* BEGIN READING TEXT *
Munjal Shah: Thanks, Sean. Good afternoon, and thank you for joining us today on Synaptics third quarter fiscal 2023 earnings call. My name is Munjal Shah and I’m the Head of Investor Relations. With me on today’s call are Michael Hurlston, our President and CEO; and Dean Butler, our CFO. This call is also being broadcast live over the web can be accessed from the Investor Relations section of the company’s website at synaptics.com. In addition to a supplemental slide presentation, we have also posted a copy of these prepared remarks on our Investor Relations website. In addition to the company’s GAAP results, management will also provide supplementary results on a non-GAAP basis, which excludes share-based compensation, acquisition-related costs and certain other non-cash or recurring or non-recurring items.
Please refer to the press release issued after the market close today for a detailed reconciliation of GAAP and non-GAAP results, which can be accessed from the Investor Relations section of the company’s website at synaptics.com. Additionally, we would like to remind you that during the course of this conference call, Synaptics will make forward-looking statements. Forward-looking statements reward current expectations and projections relating to our financial conditions, results of operations, plans, objectives, future performance and business. Although, Synaptics beliefs are estimates and assumptions to be reasonable, they are subject to a number of risks and uncertainties beyond our control and may prove to be inaccurate. Synaptics cautions that actual results may differ materially from any future performance suggested in the company’s forward-looking statements.
* END READING TEXT *
* BEGIN MATERIAL PROVIDED *
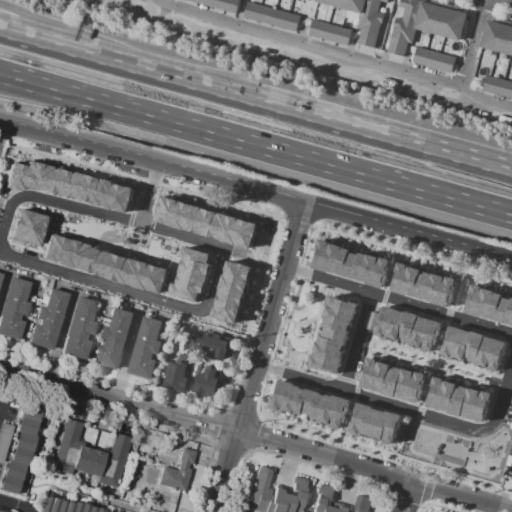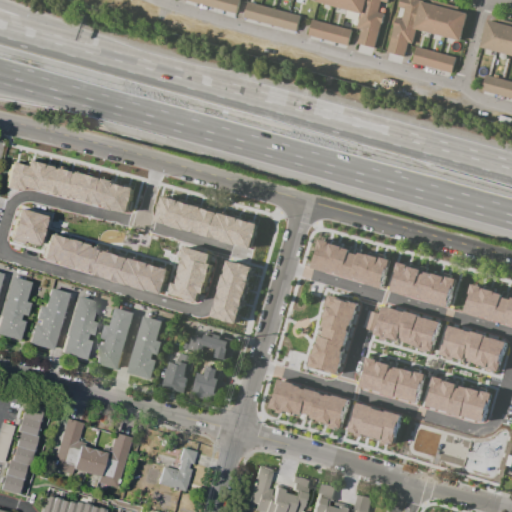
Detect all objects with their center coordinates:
* END MATERIAL PROVIDED *
## EXERCISE DIRECTIONS:
In the earnings call opening remarks, who is identified as Synaptics' CFO?

## SOLVED PROBLEM:
Dean Butler